Emerging cyberinfrastructure and new data sources provide unparalleled opportunities for mobilizing and integrating massive amounts of information from organismal biology, ecology, genetics, climatology, and other disciplines. Key among these data sources is the rapidly growing volume of digitized specimen records from natural history collections. With over 50 million specimen records currently available online, these data provide excellent information on species distributions and changes in distributions over time. Particularly powerful is the integration of phylogenies with specimen data, enabling analyses of phylogenetic diversity in a spatio-temporal context, the evolution of niche space, and more. Such data-driven synthetic analyses may generate unexpected patterns, yielding new hypotheses for further study. However, a major challenge is the heterogeneous nature of complex data, and new methods are needed to link these divergent data types.
Results/Conclusions
Ongoing efforts to link and analyze diverse data are yielding new perspectives on a range of ecological problems. We will present three case studies that address different aspects of ecology and evolutionary biology that have been addressed using specimen data and related heterogeneous data sources.

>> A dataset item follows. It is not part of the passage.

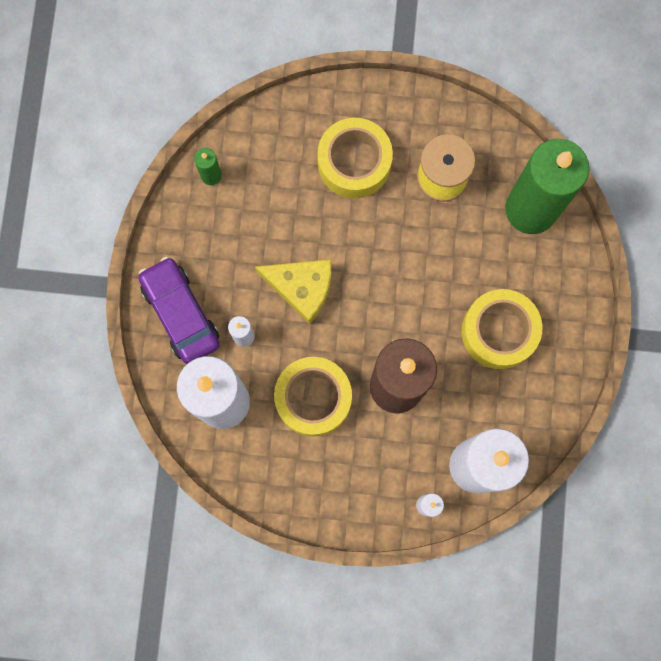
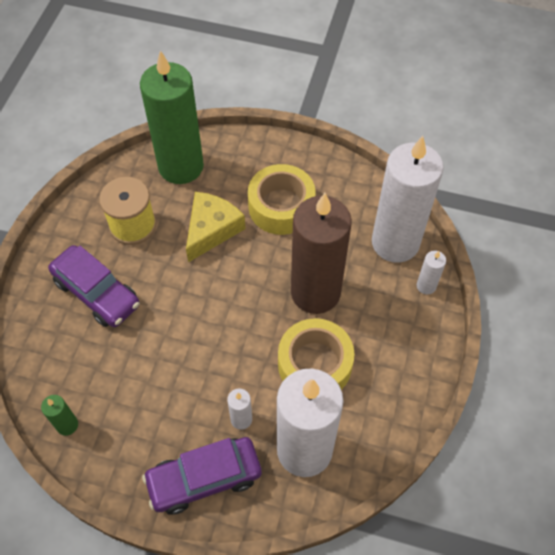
camera: 80 degrees left, 20 degrees down
yellow cheese [255,259,331,324] -> yellow cheese moved to [186,192,245,262]
yellow tape [317,118,393,199] -> purple car [48,245,140,327]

These examples are: (1) analysis of areas of endemism of plant species that serve as hosts for herbivorous insects; (2) extraction of plant functional traits from images of herbarium specimens; and (3) historical and future projections of distributions for coevolving yuccas and yucca moths. Although many specific hypotheses may be addressed through integrated analyses of biodiversity and environmental data, perhaps the greatest value of such data-enabled science will lie in the unanticipated patterns that emerge.